Like the previous one, this 50 gallon facility was not actually "tested" for size 
(not unlike the demilitarization facilities for Cold War chemical weapons based in the South Pacific and the west desert of Utah); so no lid, no matter how much she tried to stand on it, could contain the overflow of toys.


Sometimes she and I conference about sorting through the mountain of "pet industry goods" to see if there are items that could be recycled to other dogs we know, or even (dare I admit this!) placed in the green treasure holding tank for the weekly pickup.  This always seems like a good plan; but there is a catch:  apparently she has become as attached (if not more) as I, to each of my toys.  So battered Woobie and the puppy-stage chew toy are kept "because they are from my puppy days;" the hard rubber bones (and there are many) I never particularly liked, are kept "just in case" I might suddenly (after years of neglect) become interested in them, or 4-legged visitors may come to play (I can count the number of such visits on one pad), or the even more hopeful


"another puppy joins our clan" (I like this last one, but he is adamantly opposed--this is an on-going discussion in our household despite the majority vote in favor, her and I).  
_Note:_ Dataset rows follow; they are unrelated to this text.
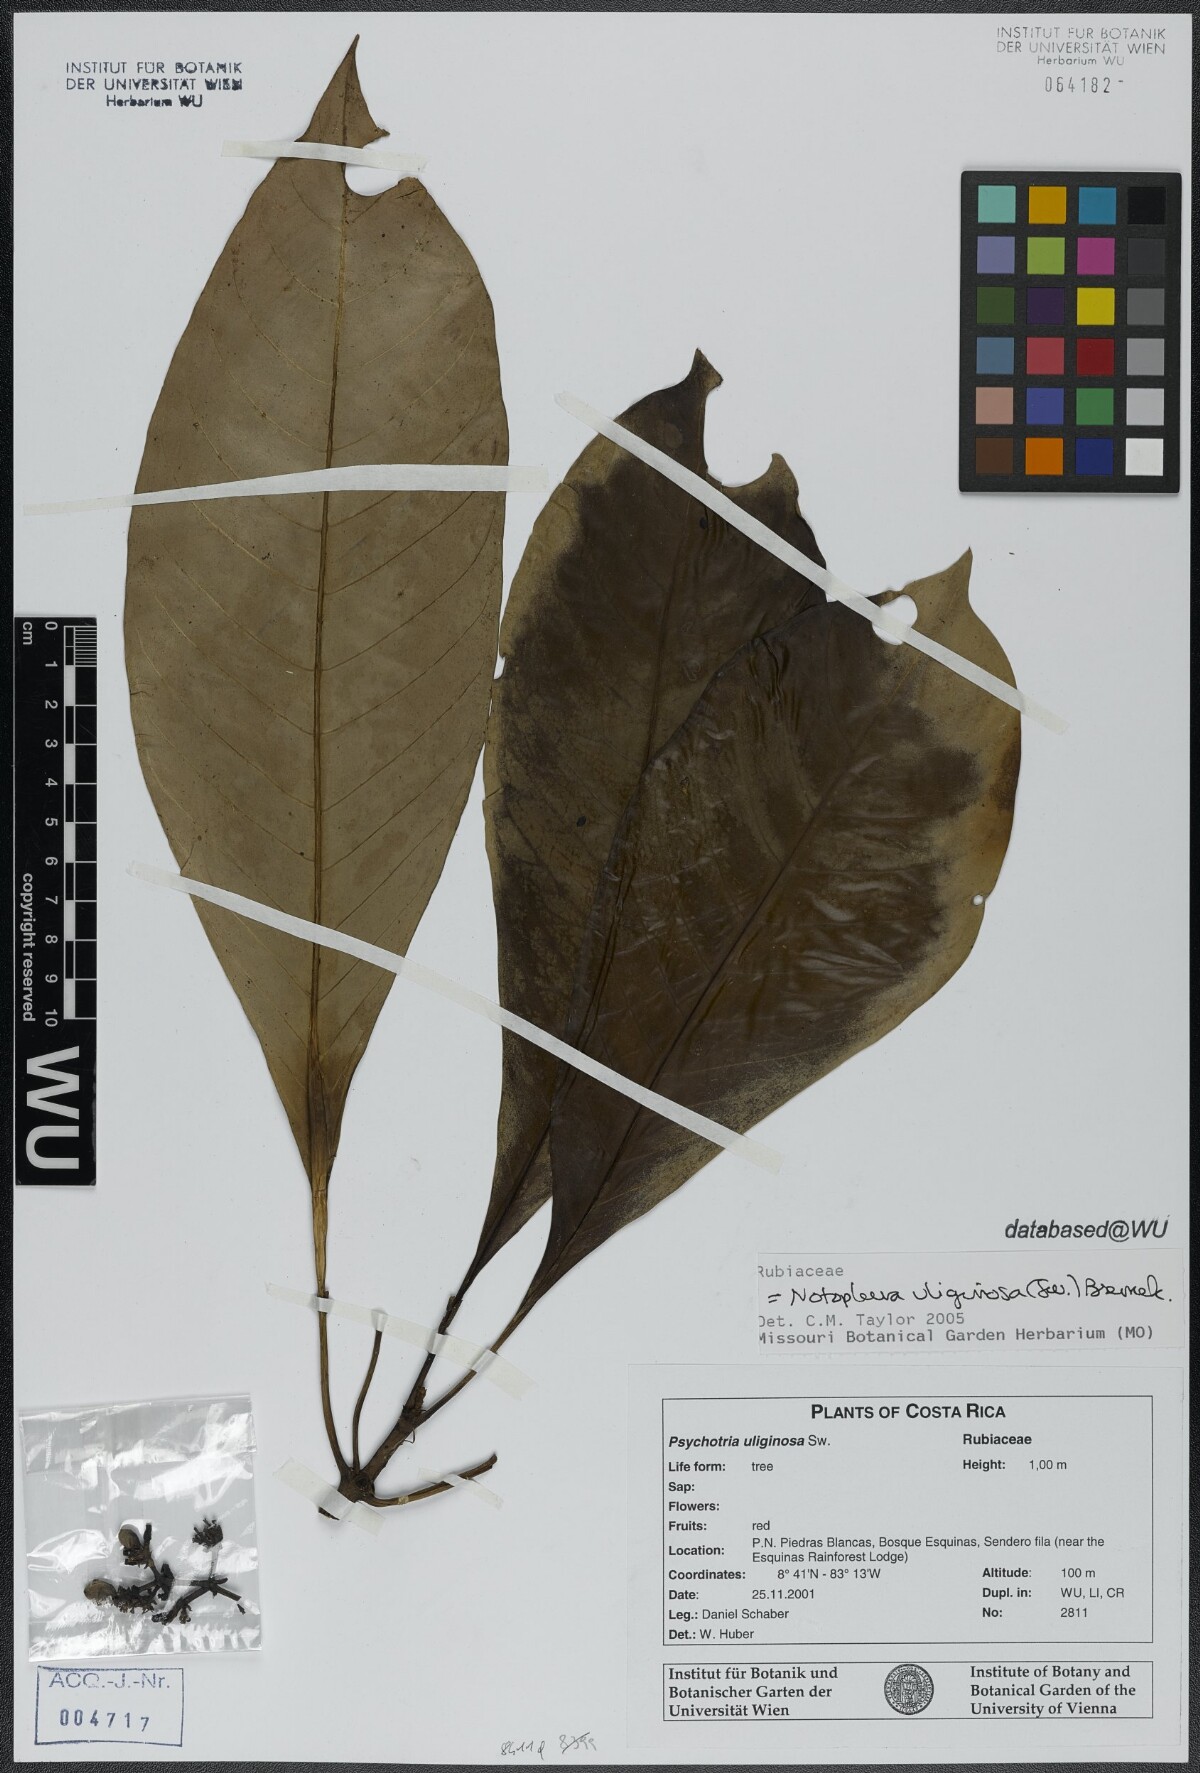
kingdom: Plantae
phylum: Tracheophyta
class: Magnoliopsida
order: Gentianales
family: Rubiaceae
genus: Notopleura
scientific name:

Perhaps the most curious decision is to keep items that have long been separated, like Bingo's Head and Body-decapitated in a tug-a-war after which his insides were hastily cleaned up and deposited in the green treasure chest.  


Bingo's head is now its own toy, living a disembodied life at the bottom of the 50 gallon box.  


So, in the end, it is not so much my desire to acquire or to hang on to the dog

 necessities gathered across time.  It 
is more about our remembrance of days filled with play gone by, more about her looking ahead to the time she and I part on earth, more about her deep love for me, and my deep love for her.  Besides, if I'm to be woman/man's best friend, there ought to be some tangible perks along the way.




2 comments:

Scott Abbott said...

the lap of luxury! you're one lucky dog.

Sam said...

I love the subtle attacks on "him". Dad, you better work on pleasing Blue a little more. I'd be worried if I were you. And what a killer stab at the nuclear facilities in Utah. It sounds like Blue has picked up some of Lyn's strong historical opinions.